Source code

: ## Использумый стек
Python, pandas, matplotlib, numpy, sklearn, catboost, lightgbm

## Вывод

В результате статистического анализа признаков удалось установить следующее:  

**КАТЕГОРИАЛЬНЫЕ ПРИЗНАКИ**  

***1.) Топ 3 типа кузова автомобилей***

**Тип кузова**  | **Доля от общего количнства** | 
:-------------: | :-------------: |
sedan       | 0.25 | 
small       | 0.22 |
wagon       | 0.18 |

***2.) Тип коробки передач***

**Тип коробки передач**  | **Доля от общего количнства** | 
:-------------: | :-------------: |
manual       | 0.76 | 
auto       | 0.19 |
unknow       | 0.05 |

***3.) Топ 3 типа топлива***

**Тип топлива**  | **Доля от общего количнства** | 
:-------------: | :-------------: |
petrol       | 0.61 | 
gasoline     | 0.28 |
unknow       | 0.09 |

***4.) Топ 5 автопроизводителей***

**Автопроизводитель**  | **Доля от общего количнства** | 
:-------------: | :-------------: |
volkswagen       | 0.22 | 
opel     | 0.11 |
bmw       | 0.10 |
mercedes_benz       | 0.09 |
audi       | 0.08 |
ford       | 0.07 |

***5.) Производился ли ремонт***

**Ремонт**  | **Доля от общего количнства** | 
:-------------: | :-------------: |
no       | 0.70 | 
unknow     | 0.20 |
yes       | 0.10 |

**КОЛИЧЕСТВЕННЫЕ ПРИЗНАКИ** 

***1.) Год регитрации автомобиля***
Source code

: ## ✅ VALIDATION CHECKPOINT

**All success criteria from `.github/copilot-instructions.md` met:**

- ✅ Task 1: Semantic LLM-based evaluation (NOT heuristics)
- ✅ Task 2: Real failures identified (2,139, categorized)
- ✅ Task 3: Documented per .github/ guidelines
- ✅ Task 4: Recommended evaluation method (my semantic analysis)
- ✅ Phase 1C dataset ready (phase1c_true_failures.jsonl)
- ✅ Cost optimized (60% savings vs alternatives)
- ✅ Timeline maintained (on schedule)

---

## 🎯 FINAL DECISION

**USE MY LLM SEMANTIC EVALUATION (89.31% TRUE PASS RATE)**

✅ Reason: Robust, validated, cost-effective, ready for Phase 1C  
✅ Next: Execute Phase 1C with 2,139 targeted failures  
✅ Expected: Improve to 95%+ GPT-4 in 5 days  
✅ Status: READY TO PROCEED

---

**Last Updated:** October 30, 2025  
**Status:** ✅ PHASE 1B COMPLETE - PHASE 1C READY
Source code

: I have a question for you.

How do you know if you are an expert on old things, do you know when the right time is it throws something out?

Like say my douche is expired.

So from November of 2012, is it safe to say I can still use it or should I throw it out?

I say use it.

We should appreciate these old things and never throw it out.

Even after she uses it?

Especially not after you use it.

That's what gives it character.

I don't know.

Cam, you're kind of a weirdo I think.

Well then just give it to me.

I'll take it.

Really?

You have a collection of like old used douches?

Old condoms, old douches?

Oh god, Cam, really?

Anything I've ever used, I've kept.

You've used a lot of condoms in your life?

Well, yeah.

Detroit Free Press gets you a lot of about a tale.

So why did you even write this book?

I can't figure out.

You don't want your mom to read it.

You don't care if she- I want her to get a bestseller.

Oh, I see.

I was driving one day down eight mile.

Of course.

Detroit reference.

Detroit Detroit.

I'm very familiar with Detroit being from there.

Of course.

ASSIGNMENT: What you return must match the listing exactly, line for line.

SOLUTION BELOW:
Source code

: ## Использумый стек
Python, pandas, matplotlib, numpy, sklearn, catboost, lightgbm

## Вывод

В результате статистического анализа признаков удалось установить следующее:  

**КАТЕГОРИАЛЬНЫЕ ПРИЗНАКИ**  

***1.) Топ 3 типа кузова автомобилей***

**Тип кузова**  | **Доля от общего количнства** | 
:-------------: | :-------------: |
sedan       | 0.25 | 
small       | 0.22 |
wagon       | 0.18 |

***2.) Тип коробки передач***

**Тип коробки передач**  | **Доля от общего количнства** | 
:-------------: | :-------------: |
manual       | 0.76 | 
auto       | 0.19 |
unknow       | 0.05 |

***3.) Топ 3 типа топлива***

**Тип топлива**  | **Доля от общего количнства** | 
:-------------: | :-------------: |
petrol       | 0.61 | 
gasoline     | 0.28 |
unknow       | 0.09 |

***4.) Топ 5 автопроизводителей***

**Автопроизводитель**  | **Доля от общего количнства** | 
:-------------: | :-------------: |
volkswagen       | 0.22 | 
opel     | 0.11 |
bmw       | 0.10 |
mercedes_benz       | 0.09 |
audi       | 0.08 |
ford       | 0.07 |

***5.) Производился ли ремонт***

**Ремонт**  | **Доля от общего количнства** | 
:-------------: | :-------------: |
no       | 0.70 | 
unknow     | 0.20 |
yes       | 0.10 |

**КОЛИЧЕСТВЕННЫЕ ПРИЗНАКИ** 

***1.) Год регитрации автомобиля***
Source code

: ## ✅ VALIDATION CHECKPOINT

**All success criteria from `.github/copilot-instructions.md` met:**

- ✅ Task 1: Semantic LLM-based evaluation (NOT heuristics)
- ✅ Task 2: Real failures identified (2,139, categorized)
- ✅ Task 3: Documented per .github/ guidelines
- ✅ Task 4: Recommended evaluation method (my semantic analysis)
- ✅ Phase 1C dataset ready (phase1c_true_failures.jsonl)
- ✅ Cost optimized (60% savings vs alternatives)
- ✅ Timeline maintained (on schedule)

---

## 🎯 FINAL DECISION

**USE MY LLM SEMANTIC EVALUATION (89.31% TRUE PASS RATE)**

✅ Reason: Robust, validated, cost-effective, ready for Phase 1C  
✅ Next: Execute Phase 1C with 2,139 targeted failures  
✅ Expected: Improve to 95%+ GPT-4 in 5 days  
✅ Status: READY TO PROCEED

---

**Last Updated:** October 30, 2025  
**Status:** ✅ PHASE 1B COMPLETE - PHASE 1C READY
Source code

: I have a question for you.

How do you know if you are an expert on old things, do you know when the right time is it throws something out?

Like say my douche is expired.

So from November of 2012, is it safe to say I can still use it or should I throw it out?

I say use it.

We should appreciate these old things and never throw it out.

Even after she uses it?

Especially not after you use it.

That's what gives it character.

I don't know.

Cam, you're kind of a weirdo I think.

Well then just give it to me.

I'll take it.

Really?

You have a collection of like old used douches?

Old condoms, old douches?

Oh god, Cam, really?

Anything I've ever used, I've kept.

You've used a lot of condoms in your life?

Well, yeah.

Detroit Free Press gets you a lot of about a tale.

So why did you even write this book?

I can't figure out.

You don't want your mom to read it.

You don't care if she- I want her to get a bestseller.

Oh, I see.

I was driving one day down eight mile.

Of course.

Detroit reference.

Detroit Detroit.

I'm very familiar with Detroit being from there.

Of course.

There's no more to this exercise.